3. Context and Scope
============================
This section describes the technical framework and the dataset used in this project.
The developed **MLOps pipeline** ensures that machine learning models can be efficiently trained,
managed, and deployed.
==================================
3.1 Adult Income Context
==================================
The **Adult Income Dataset** contains demographic and income-related information.
The goal is to build a classification model that predicts whether an individual's
income is above or below 50.000$.
To better understand the dataset, several Jupyter Notebook analyses are available:
.. raw:: html
📊 Click to Expand: Environment for Exploration
.. raw:: html
📊 Click to Expand: Data Exploration & Validation
.. raw:: html
📊 Click to Expand: Data Preparation
==========================
3.2 Technical Context
==========================
.. raw:: html
:file: _images/context_view.html
🖥️ **Streamlit User Interface:**
- A simple web frontend where users can enter their data.
🚀 **FastAPI (Backend):**
- Receives user inputs and processes them.
- Communicates with the Data Processor to generate predictions.
- Returns the prediction result to the user.
🧠 **Data Processor (Core Component):**
- Trains and stores ML models.
- Performs predictions.
- Stores all data processing steps in MinIO and manages model versions with MLflow.

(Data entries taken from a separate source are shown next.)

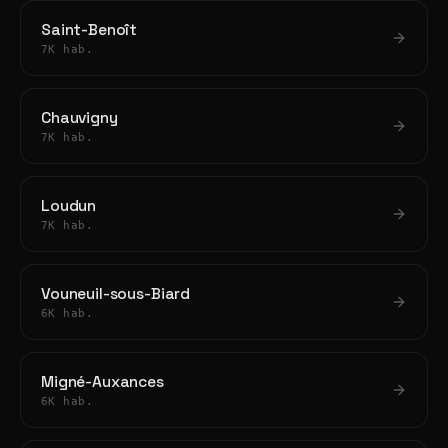
Saint-Benoît
7K hab.
Chauvigny
7K hab.
Loudun
7K hab.
Vouneuil-sous-Biard
6K hab.
Migné-Auxances
6K hab.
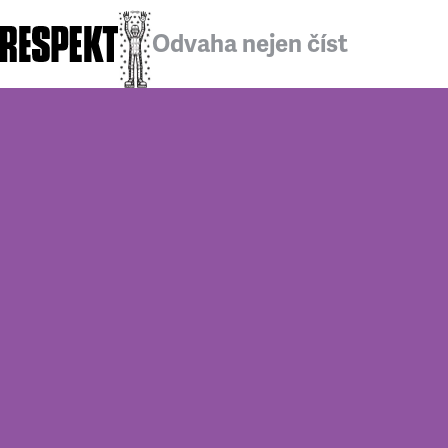
Odvaha nejen číst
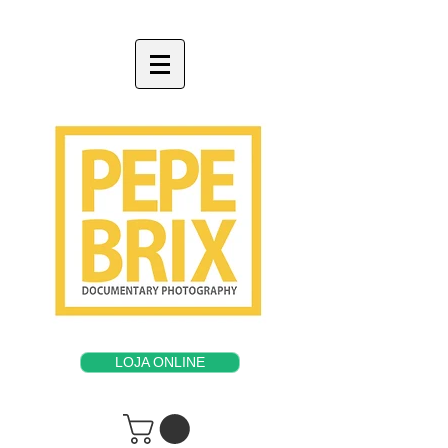
LOJA ONLINE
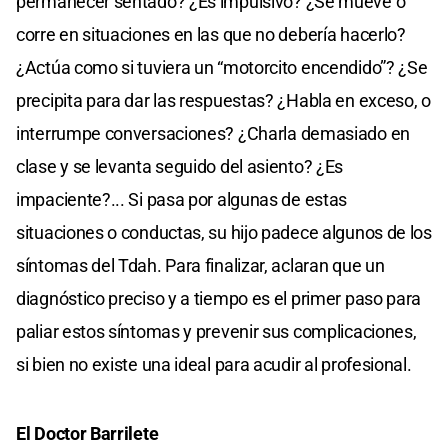
permanecer sentado? ¿Es impulsivo? ¿Se mueve o
corre en situaciones en las que no debería hacerlo?
¿Actúa como si tuviera un “motorcito encendido”? ¿Se
precipita para dar las respuestas? ¿Habla en exceso, o
interrumpe conversaciones? ¿Charla demasiado en
clase y se levanta seguido del asiento? ¿Es
impaciente?... Si pasa por algunas de estas
situaciones o conductas, su hijo padece algunos de los
síntomas del Tdah. Para finalizar, aclaran que un
diagnóstico preciso y a tiempo es el primer paso para
paliar estos síntomas y prevenir sus complicaciones,
si bien no existe una ideal para acudir al profesional.
El Doctor Barrilete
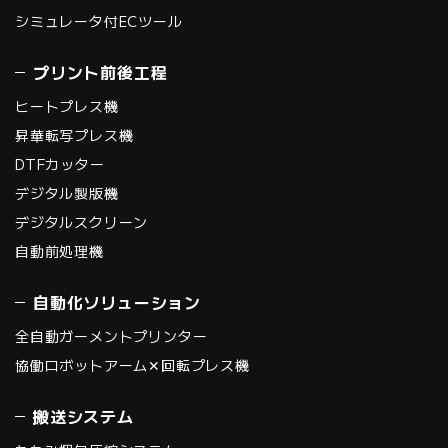
シミュレータ付ECツール
プリント前後工程
ヒートプレス機
昇華転写プレス機
DTFカッター
デジタル製版機
デジタルスクリーン
自動前処理機
自動化ソリューション
全自動ガーメントプリンター
協働ロボットアーム✕回転プレス機
搬送システム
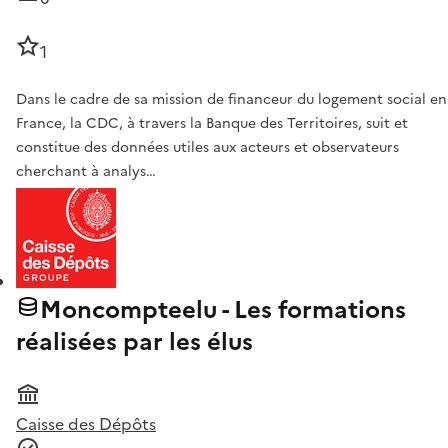
1
Dans le cadre de sa mission de financeur du logement social en
France, la CDC, à travers la Banque des Territoires, suit et
constitue des données utiles aux acteurs et observateurs
cherchant à analys…
Moncompteelu - Les formations
réalisées par les élus
Caisse des Dépôts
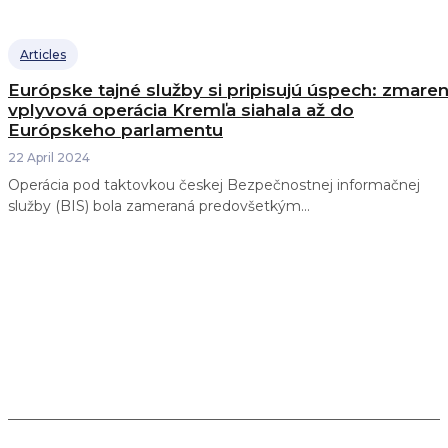
Articles
Európske tajné služby si pripisujú úspech: zmare
vplyvová operácia Kremľa siahala až do
Európskeho parlamentu
22 April 2024
Operácia pod taktovkou českej Bezpečnostnej informačnej
služby (BIS) bola zameraná predovšetkým...
Spájame žurnalistiku, analýzu a vzdelávanie a
pomáhame budovať odolnosť slovenskej spoločnosti
voči novým hrozbám a výzvam v meniacom sa
technologickom a geopolitickom prostredí.
Kontakt: info@infosecurity.sk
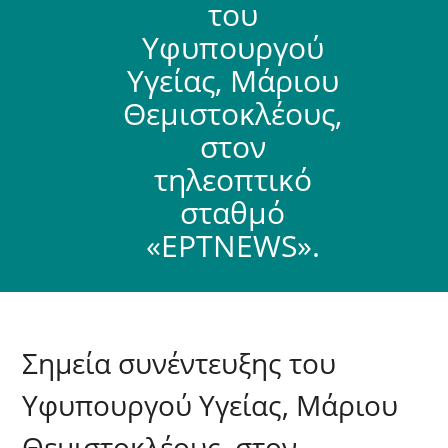
του
Υφυπουργού
Υγείας, Μάριου
Θεμιστοκλέους,
στον
τηλεοπτικό
σταθμό
«ΕΡΤNEWS».
Σημεία συνέντευξης του
Υφυπουργού Υγείας, Μάριου
Θεμιστοκλέους, στον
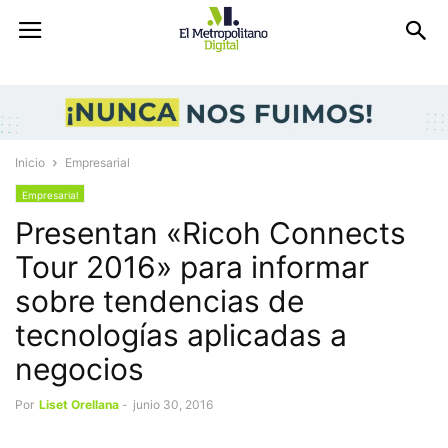
Inicio
Empresarial
Empresarial
Presentan «Ricoh Connects
Tour 2016» para informar
sobre tendencias de
tecnologías aplicadas a
negocios
Por
Liset Orellana
-
junio 30, 2016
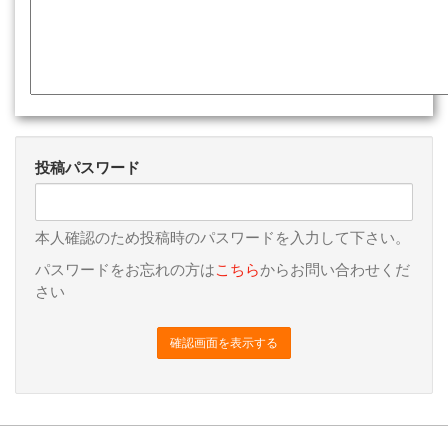
投稿パスワード
本人確認のため投稿時のパスワードを入力して下さい。
パスワードをお忘れの方は
こちら
からお問い合わせくだ
さい
確認画面を表示する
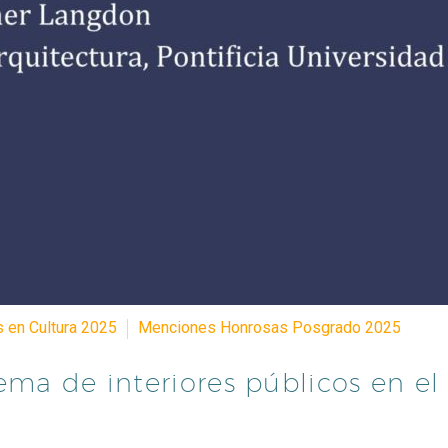
s en Cultura 2025
Menciones Honrosas Posgrado 2025
tema de interiores públicos en e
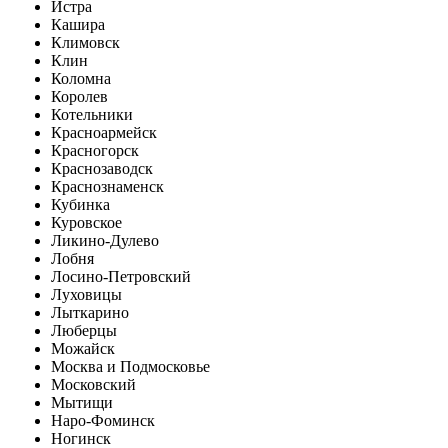
Истра
Кашира
Климовск
Клин
Коломна
Королев
Котельники
Красноармейск
Красногорск
Краснозаводск
Краснознаменск
Кубинка
Куровское
Ликино-Дулево
Лобня
Лосино-Петровский
Луховицы
Лыткарино
Люберцы
Можайск
Москва и Подмосковье
Московский
Мытищи
Наро-Фоминск
Ногинск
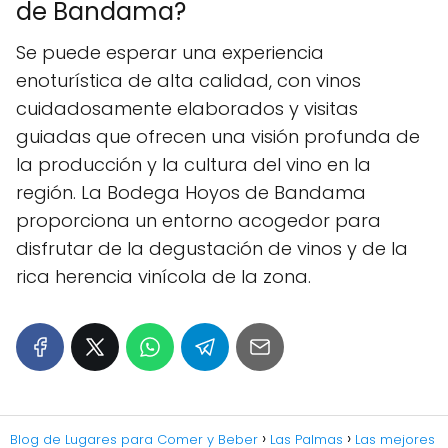
de Bandama?
Se puede esperar una experiencia
enoturística de alta calidad, con vinos
cuidadosamente elaborados y visitas
guiadas que ofrecen una visión profunda de
la producción y la cultura del vino en la
región. La Bodega Hoyos de Bandama
proporciona un entorno acogedor para
disfrutar de la degustación de vinos y de la
rica herencia vinícola de la zona.
Blog de Lugares para Comer y Beber
Las Palmas
Las mejores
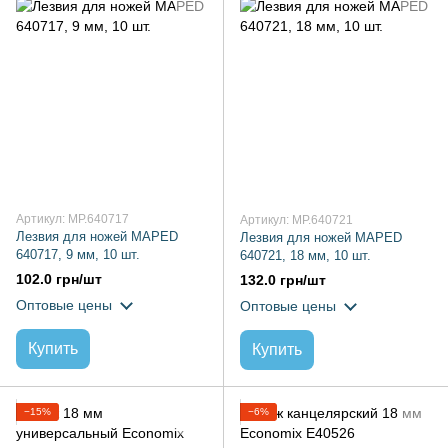
Артикул: MP.640717
Артикул: MP.640721
Лезвия для ножей MAPED
Лезвия для ножей MAPED
640717, 9 мм, 10 шт.
640721, 18 мм, 10 шт.
102.0 грн/шт
132.0 грн/шт
Оптовые цены
Оптовые цены
Купить
Купить
−15%
−6%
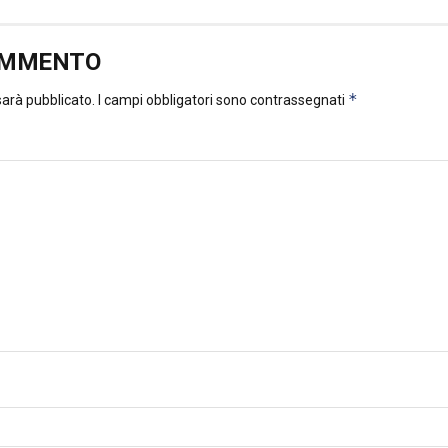
OMMENTO
*
 sarà pubblicato.
I campi obbligatori sono contrassegnati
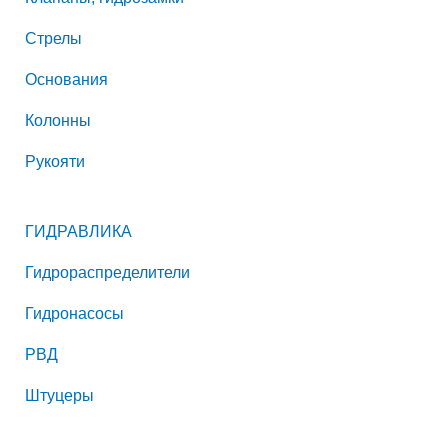
Стрелы
Основания
Колонны
Рукояти
ГИДРАВЛИКА
Гидрораспределители
Гидронасосы
РВД
Штуцеры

📦 **MLflow (Model Management):**
- Manages different model versions.
- Stores model metrics and artifacts.
🗄️ **MinIO (Data Versioning):**
- Stores different dataset versions.
- Ensures reproducibility of the pipeline.
**Why is this Context Important?**
This MLOps pipeline is designed to ensure that machine learning models are not
just trained once but can be continuously improved and efficiently deployed.